Warum der 14. Dezember den magischen Schneekugel-Tag feiert
Jährlich am 14. Dezember begehen die Deutschen den Schneekugel-Tag – ein Fest zu Ehren der verspielt-nostalgischen Dekoobjekte. Die kleinen, verschlossenen Kugeln zaubern beim Schütteln eine winterliche Szene: Im Inneren wirbeln Glitzerflocken oder künstlicher Schnee umher. Initiiert wurde der Tag 2020 von Sven Giese, der das Datum allein wegen seiner Position im Kalender wählte.

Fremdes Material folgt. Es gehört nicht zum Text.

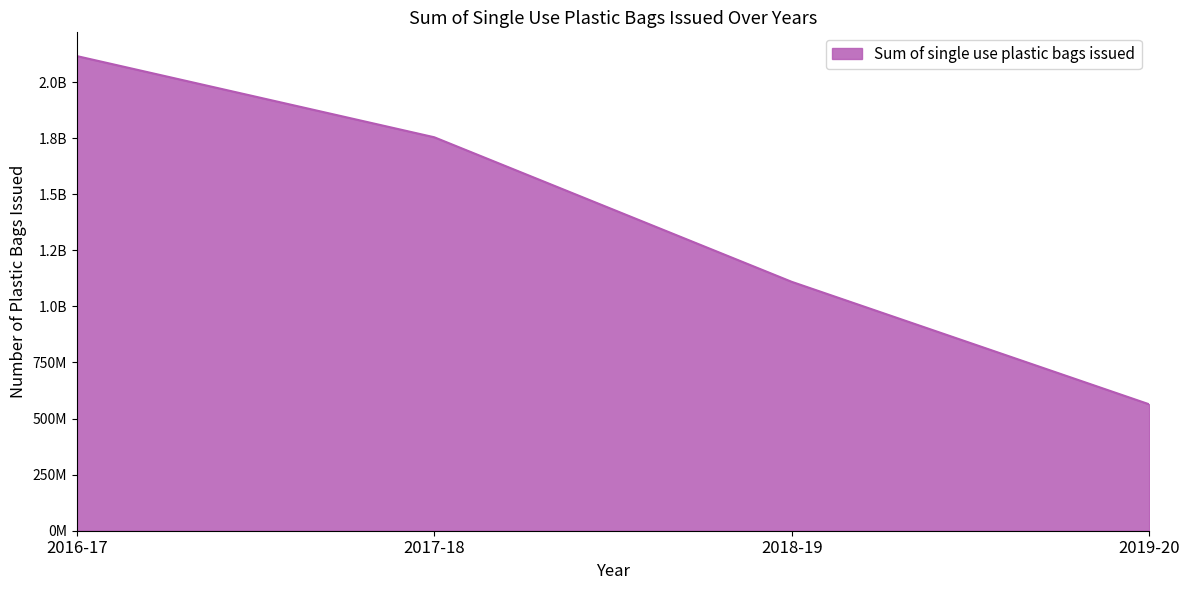

Read the value at 2018-19.

1109651504.0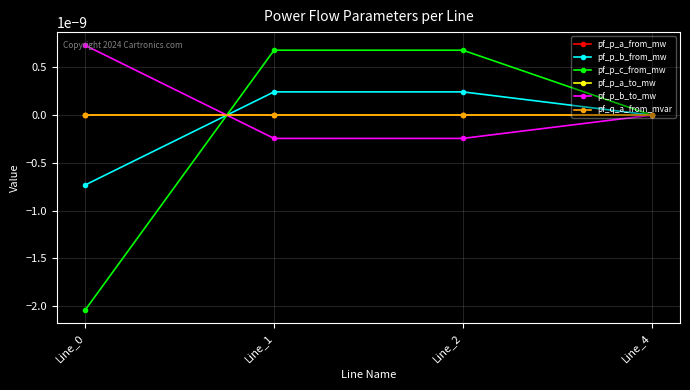

Is this an area chart (filled region under the line)?

No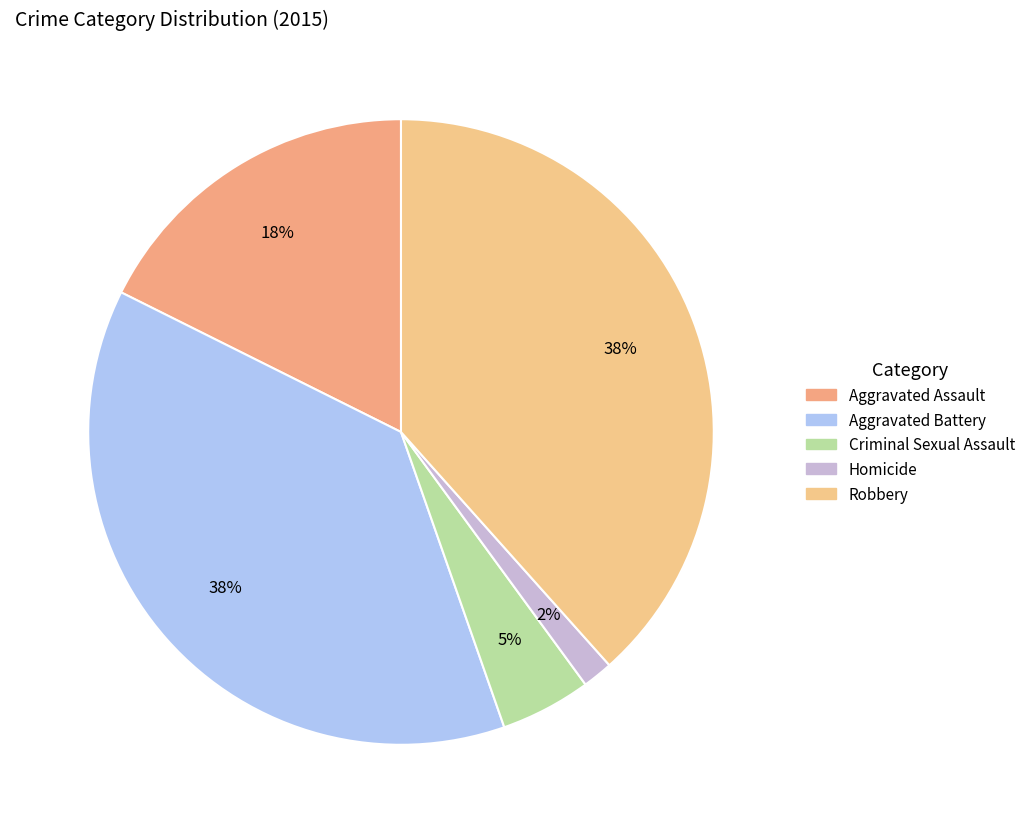

To the nearest percent, what portion does Aggravated Battery represent?

38%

Eine Schneekugel besteht aus einer durchsichtigen, wassergefüllten Kugel, in der Miniaturfiguren oder Szenen eingebettet sind. Darin schweben winzige weiße oder glitzernde Partikel, die beim Schütteln wie fallender Schnee wirken. Meist wird Leitungswasser verwendet, manche Modelle setzen jedoch auf destilliertes oder deionisiertes Wasser für mehr Klarheit.
Damit der Glitzer langsamer sinkt, gibt man oft einen Tropfen Glycerin hinzu. Die Partikel selbst bestehen aus künstlichem Dekoschnee oder Glitzer, der gezielt für seine optische Wirkung ausgewählt wird. Zwar ist die Flüssigkeit ungiftig, zum Verzehr ist sie jedoch nicht gedacht.
Die Tradition des Schneekugel-Tags begann 2020, als Sven Giese beschloss, den 14. Dezember diesen bezaubernden Objekten zu widmen. Das Datum hat keine tiefere Bedeutung – doch seitdem feiern Enthusiasten den Tag jedes Jahr aufs Neue.
Der Schneekugel-Tag findet nun jährlich am 14. Dezember statt und lädt dazu ein, das handwerkliche Können hinter diesen Dekostücken zu würdigen. Schon ein kurzes Schütteln lässt einen Glitzersturm entstehen und zaubert eine Miniatur-Winterlandschaft. Der Tag erinnert spielerisch daran, wie viel Freude in kleinen, festlichen Bräuchen steckt.